The boast of heraldry, the pomp of pow’r,
And all that beauty, all that wealth e’er gave,
Awaits alike th’inevitable hour.
The paths of glory lead but to the grave.
–from Thomas Gray’s “Elegy Written in a Country Churchyard” (1751)
Depending on where you want to draw the line, Paths of Glory was either Stanley Kubrick’s fourth feature film or his second. Taking an inclusive view, his first two features were Fear and Desire (1953) and Killer’s Kiss (1955). However, Kubrick later disowned the former, and both were independent, self-financed films that ran 72 and 67 minutes, respectively, and employed minimal crews comprised largely of family and friends.
Taking the exclusive view, Kubrick’s proper film-making career began with 1956’s The Killing (which Matt will visit later this week). The first of three films (along with Paths of Glory and Lolita) made under the auspices of a production company formed by Kubrick and fellow New Yorker James B. Harris, The Killing was Kubrick’s first experience with a proper crew, an actual budget (though still minimal, it was provided by distributor United Artists), and a real-life movie star, Sterling Hayden (who would later reunite with Kubrick as Brigadier General Jack Ripper in Dr. Strangelove), and it propelled him into the big time.

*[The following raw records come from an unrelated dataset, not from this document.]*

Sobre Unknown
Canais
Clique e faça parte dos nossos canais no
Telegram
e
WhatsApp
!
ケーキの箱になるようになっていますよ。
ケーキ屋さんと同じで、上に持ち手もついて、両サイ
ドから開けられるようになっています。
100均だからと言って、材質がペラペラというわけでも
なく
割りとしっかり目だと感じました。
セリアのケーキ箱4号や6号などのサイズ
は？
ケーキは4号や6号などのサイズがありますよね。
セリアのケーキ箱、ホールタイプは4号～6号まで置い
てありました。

Still considered an essential film noir, The Killing caught the eye of Kirk Douglas, who lept at the chance to star in Kubrick’s next project, an adaptation of Humphrey Cobb’s 1935 novel Paths of Glory. (Three years later, Douglas would tap Kubrick to replace Anthony Mann as the director of his Roman epic Spartacus.) The novel (and film) center on an abuse of power by French officers during World War I supposedly inspired by the Souain corporals affair in which four French soldiers serving under General Géraud Réveilhac were unfairly executed for mutiny.
The film was Kubrick’s first to be set and shot outside of the United States (set in France, it was filmed in Germany, likely due to it’s portrayal of the French officers; the film was banned in France until 1975), and it was by far his most elaborate and high-profile production to that point. Watching it now, the 87-minute film shot in black-and-white in the old, boxy 1.33:1 aspect ratio with a mono soundtrack, seems modest and quaint by the director’s later standards, which is part of it’s appeal. Paths of Glory is by far the most direct film in Kubrick’s discography. Lolita was nearly twice as long, and Dr. Strangelove, while similar in many ways in terms of format and theme, was far busier and complex. Even The Killing had a fractured chronology, which would later be a key inspiration for Quentin Tarantino’s early films.

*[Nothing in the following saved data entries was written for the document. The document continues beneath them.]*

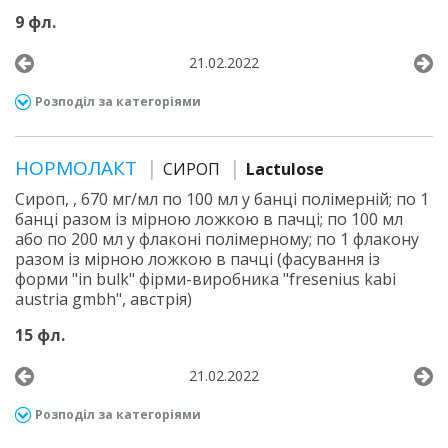
9 фл.
21.02.2022
Розподіл за категоріями
НОРМОЛАКТ
СИРОП
Lactulose
Сироп, , 670 мг/мл по 100 мл у банці полімерній; по 1
банці разом із мірною ложкою в пачці; по 100 мл
або по 200 мл у флаконі полімерному; по 1 флакону
разом із мірною ложкою в пачці (фасування із
форми "in bulk" фірми-виробника "fresenius kabi
austria gmbh", австрія)
15 фл.
21.02.2022
Розподіл за категоріями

Paths of Glory, by comparison, is an exceedingly straight-forward film in terms of plot, theme, and structure. The first two thirds play like a typical court-martial film, one obvious comparison being The Cain Mutiny, starring Humphrey Bogart, which came out three years earlier. Paths is neatly bifurcated. The first half of the film sets up and executes the key events and the second half of the film unfolds the fallout from those events, but it is not a trial movie. The court martial itself turns out to be little more than a show trial that takes up just ten minutes of screen time, and the verdict is revealed with a third of the film’s running time remaining.